Breaking out binge eating
Much of the in-fighting around the DSM involved determining the criteria for a diagnosis. The manual has always given psychiatrists some wiggle room when they see patients whose symptoms are severe but not packaged neatly into a clear diagnosis. In the eating-disorder category, binge eaters are often placed in that more open-ended "not-otherwise-specified" category.
But that doesn't help researchers and it may complicate treatment. Dr. Giorgia Tasca, director of Ottawa's Centre for Eating Disorders Research, estimates binge-eating makes up at least 20 per cent of his non-specified cases – a statistic believed to be much higher in community-based programs. The disorder, in which people eat to excess but don't purge afterward, "is very different from Thanksgiving dinner, where you are eating way too much, but it's a social, pleasurable event," says Tasca. "People typically do it in secret. And they will say, 'I couldn't stop myself. I couldn't help it.'"
The DSM has controversially lowered the criteria – instead of two times a week for six months, patients can be diagnosed if they binge eat once a week for three months. (The treatment is typically psychotherapy, but anti-depressants may be prescribed.) Tasca expressed concerns about lowering the bar for the disorder. "I don't know if there is enough research to support it." But the impact of the change – particularly, how many people will be diagnosed – won't be known for many years.
Refining adult ADHD
The DSM, like the Bible, is open to interpretation, which is what makes its wording so important. "If a diagnosis doesn't make sense," says Moss, "physicians will vote with their feet. They won't use it." But that's overly optimistic, critics argue, pointing to the decision to give Adult Attention Deficit Hyperactivity Disorder (ADHD) it's own stand-alone diagnosis.

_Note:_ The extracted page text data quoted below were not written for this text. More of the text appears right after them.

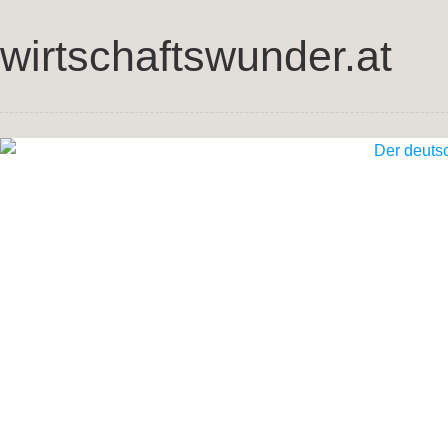
wirtschaftswunder.at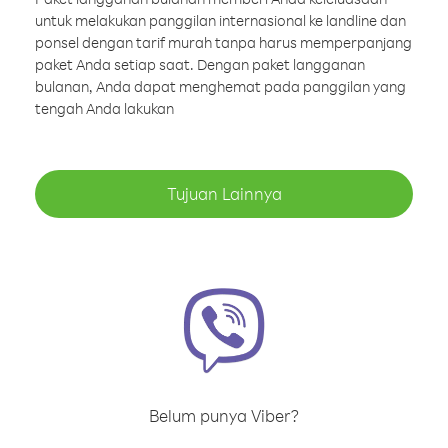
untuk melakukan panggilan internasional ke landline dan
ponsel dengan tarif murah tanpa harus memperpanjang
paket Anda setiap saat. Dengan paket langganan
bulanan, Anda dapat menghemat pada panggilan yang
tengah Anda lakukan
Tujuan Lainnya
Belum punya Viber?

Dr. Lily Hechtman, professor of psychiatry and pediatrics at McGill University and an expert in ADHD, says the previous description was based on field trials with children. The new manual has added criteria such as quitting jobs repeatedly, ending long-term relationships abruptly, running red lights. Of the 5 to 10 per cent of children diagnosed with ADHD, Hechtman says, it's now estimated at least half of them have trouble managing the symptoms in adulthood. In her view, the revised DSM more accurately reflects the knowledge of the last decades, and if followed strictly, the diagnosis shouldn't expand prevalence of the disorder among adults.
But critics are concerned that it will become too easy for adults to get medication for everyday distraction and stress. Frances points out that in all three revisions he oversaw in the 2000 edition of the DSM-IV (one of which included pulling Asperger's out from under the autism umbrella) the rates of diagnosis increased many times more than they had predicted, and that is especially true when there's a drug available. "However well-intended the suggestion, it's the translation to actual clinical practice that is treacherous," Frances says. "What's written in the manual doesn't determine how it will be used, particularly with drug companies on the sidelines with huge marketing budgets."